Deuxième groupe programmé le samedi sur la Main Stage, Mass Hysteria a été sans conteste l’un des temps forts de ce Main Square (voir live report). Sous un soleil retrouvé, le groupe a imposé avec une force tranquille impressionnante son metal aux messages hautement porteurs. La Cour de la Citadelle n’est pas celle du Download mais le public a repris d’une même voix « Vae Soli » ou «Chiens de la Casse», tenté (avec succès) un wall of death spectaculaire et fait résonner plus fort encore la rage de « L’Enfer des Dieux ». Plus de vingt ans que la formation parisienne est fer de lance du metal en France. « Matière Noire », leur dernier opus en date, sorti à l’automne dernier, est celui de tous les superlatifs.
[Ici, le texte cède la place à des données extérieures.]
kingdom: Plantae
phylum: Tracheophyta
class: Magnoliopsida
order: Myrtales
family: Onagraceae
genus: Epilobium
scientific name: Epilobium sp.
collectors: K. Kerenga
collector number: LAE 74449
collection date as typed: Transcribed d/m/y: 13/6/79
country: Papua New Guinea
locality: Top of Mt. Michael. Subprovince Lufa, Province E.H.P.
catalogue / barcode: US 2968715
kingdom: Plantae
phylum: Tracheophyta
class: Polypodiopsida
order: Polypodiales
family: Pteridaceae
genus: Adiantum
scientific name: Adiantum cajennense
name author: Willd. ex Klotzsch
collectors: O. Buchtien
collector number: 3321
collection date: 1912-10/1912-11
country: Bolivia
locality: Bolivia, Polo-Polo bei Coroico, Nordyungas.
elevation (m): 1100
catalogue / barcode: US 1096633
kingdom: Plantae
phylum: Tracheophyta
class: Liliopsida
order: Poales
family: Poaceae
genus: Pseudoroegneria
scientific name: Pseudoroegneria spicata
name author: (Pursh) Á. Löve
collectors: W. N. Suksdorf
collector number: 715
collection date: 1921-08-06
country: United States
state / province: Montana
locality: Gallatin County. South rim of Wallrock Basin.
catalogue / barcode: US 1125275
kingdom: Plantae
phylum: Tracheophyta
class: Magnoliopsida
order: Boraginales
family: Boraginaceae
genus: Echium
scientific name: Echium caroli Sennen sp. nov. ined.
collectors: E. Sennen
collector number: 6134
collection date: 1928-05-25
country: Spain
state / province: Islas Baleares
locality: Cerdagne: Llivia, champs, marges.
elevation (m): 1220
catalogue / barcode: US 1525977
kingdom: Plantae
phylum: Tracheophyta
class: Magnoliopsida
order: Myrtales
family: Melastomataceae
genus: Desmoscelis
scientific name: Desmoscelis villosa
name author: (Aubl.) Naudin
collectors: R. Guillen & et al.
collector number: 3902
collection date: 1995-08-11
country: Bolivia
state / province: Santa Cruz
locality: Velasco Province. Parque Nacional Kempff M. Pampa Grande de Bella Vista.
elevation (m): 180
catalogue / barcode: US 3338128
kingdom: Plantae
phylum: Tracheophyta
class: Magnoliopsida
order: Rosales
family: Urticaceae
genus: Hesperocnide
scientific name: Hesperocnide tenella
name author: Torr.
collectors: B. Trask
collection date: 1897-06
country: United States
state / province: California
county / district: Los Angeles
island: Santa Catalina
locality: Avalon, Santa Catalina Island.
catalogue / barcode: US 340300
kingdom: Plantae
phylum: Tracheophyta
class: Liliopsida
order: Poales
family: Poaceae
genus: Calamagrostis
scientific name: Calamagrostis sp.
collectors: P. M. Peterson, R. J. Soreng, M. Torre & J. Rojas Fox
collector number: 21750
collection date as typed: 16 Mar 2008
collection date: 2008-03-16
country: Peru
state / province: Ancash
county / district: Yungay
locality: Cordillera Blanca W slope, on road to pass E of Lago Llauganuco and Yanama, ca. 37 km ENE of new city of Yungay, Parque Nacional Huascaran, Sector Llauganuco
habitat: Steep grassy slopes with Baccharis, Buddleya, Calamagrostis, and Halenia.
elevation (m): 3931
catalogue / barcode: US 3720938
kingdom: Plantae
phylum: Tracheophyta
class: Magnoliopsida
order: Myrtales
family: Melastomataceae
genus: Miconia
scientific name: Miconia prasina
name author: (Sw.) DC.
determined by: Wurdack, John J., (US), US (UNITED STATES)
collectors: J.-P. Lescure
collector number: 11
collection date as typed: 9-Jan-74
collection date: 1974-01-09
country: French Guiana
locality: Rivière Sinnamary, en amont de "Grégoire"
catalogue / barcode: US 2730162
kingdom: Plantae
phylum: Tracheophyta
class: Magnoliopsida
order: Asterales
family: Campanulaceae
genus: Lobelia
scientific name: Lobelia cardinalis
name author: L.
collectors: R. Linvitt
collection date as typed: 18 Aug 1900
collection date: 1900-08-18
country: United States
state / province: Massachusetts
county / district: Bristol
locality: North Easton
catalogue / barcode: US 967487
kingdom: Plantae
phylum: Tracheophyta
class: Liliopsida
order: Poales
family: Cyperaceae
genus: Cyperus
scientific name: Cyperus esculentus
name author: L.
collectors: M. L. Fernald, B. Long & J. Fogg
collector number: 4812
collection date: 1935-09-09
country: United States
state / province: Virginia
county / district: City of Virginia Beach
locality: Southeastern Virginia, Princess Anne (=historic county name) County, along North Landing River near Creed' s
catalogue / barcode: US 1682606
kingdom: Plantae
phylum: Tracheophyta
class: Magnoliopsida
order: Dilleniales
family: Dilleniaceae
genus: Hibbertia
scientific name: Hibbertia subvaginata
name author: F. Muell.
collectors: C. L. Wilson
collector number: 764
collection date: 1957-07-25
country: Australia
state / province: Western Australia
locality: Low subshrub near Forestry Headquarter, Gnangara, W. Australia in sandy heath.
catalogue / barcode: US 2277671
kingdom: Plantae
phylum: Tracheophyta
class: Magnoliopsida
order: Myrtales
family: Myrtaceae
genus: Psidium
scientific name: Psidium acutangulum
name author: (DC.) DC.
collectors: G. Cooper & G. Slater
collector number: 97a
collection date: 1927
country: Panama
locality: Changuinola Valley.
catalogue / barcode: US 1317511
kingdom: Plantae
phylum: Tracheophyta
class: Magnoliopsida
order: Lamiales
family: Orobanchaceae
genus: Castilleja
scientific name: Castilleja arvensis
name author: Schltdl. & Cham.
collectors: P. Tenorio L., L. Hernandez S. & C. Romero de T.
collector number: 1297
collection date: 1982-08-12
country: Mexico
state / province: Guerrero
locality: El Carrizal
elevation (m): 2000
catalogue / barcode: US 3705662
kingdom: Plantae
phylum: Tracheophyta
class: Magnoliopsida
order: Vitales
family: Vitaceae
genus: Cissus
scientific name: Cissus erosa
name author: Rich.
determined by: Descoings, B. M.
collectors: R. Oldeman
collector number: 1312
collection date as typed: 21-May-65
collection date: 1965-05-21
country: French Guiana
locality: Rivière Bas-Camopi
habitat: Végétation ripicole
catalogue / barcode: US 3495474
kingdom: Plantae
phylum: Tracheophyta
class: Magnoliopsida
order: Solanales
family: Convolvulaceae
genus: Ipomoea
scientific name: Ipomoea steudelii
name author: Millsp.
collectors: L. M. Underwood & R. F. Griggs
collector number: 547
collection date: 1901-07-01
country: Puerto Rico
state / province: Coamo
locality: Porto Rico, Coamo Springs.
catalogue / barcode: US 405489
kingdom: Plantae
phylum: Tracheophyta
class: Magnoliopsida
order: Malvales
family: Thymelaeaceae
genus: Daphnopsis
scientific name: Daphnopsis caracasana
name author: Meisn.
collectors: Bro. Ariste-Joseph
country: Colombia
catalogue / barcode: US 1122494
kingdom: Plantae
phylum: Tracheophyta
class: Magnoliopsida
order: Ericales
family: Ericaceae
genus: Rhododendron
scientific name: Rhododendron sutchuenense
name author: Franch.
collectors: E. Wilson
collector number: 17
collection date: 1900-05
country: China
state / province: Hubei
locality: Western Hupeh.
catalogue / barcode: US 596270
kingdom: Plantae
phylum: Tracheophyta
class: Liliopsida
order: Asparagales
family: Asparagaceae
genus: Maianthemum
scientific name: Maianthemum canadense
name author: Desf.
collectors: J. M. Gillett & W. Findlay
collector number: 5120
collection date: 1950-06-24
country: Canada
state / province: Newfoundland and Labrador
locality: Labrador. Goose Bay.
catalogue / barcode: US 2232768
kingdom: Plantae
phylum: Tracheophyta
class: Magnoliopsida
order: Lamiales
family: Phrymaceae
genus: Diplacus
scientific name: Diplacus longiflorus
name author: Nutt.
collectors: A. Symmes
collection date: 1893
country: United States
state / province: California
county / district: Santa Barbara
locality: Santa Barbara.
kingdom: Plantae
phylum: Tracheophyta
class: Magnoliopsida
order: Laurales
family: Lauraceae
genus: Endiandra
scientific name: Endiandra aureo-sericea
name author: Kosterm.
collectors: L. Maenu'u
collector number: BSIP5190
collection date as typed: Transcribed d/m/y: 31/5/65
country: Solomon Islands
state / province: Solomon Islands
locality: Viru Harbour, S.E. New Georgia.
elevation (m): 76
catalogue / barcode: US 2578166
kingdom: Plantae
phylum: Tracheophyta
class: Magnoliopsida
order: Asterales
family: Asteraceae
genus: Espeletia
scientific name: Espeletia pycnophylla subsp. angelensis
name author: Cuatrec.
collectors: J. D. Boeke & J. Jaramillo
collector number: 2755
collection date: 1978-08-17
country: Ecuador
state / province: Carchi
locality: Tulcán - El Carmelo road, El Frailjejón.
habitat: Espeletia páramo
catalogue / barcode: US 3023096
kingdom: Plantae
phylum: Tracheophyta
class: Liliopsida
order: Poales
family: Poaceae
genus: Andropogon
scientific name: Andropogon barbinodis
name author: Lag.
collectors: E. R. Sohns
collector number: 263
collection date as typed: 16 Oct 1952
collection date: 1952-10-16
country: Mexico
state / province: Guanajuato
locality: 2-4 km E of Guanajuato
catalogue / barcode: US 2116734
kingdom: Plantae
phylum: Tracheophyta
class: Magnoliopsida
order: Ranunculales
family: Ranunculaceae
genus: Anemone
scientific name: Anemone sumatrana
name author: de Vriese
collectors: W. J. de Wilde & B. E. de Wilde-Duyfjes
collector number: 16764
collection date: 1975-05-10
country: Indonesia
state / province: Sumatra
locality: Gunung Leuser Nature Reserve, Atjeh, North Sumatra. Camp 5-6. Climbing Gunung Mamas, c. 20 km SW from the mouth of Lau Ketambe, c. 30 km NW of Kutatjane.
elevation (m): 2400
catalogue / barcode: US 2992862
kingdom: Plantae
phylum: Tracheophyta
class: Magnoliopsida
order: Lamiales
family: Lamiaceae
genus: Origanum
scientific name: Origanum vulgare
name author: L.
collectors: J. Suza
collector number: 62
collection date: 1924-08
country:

La tournée est aussi longue que triomphale. Mouss, il va falloir assurer pour écrire après ces succès là!

Juste avant sur la Green Room, Bear’s Den avait surpris les festivaliers avec son style très personnel, ses mélodies doucement entêtantes, ses émotions à peine dissimulées. Le trio londonien, qui a choisi de remplacer la basse par un banjo, a su inventé un autre son, acoustique et boisé, de quoi mettre en relief des textes qui ne sont pas sans rappelés ceux d’Ernest Hemingway. Les musiciens ne sont pas des familiers des festivals, notamment en dehors du Royaume Uni, ils ne boudaient donc pas leur plaisir. De quoi donner envie de les revoir très vite en configuration plus intime, dans une salle plus petite donc mais avec une set list plus longue.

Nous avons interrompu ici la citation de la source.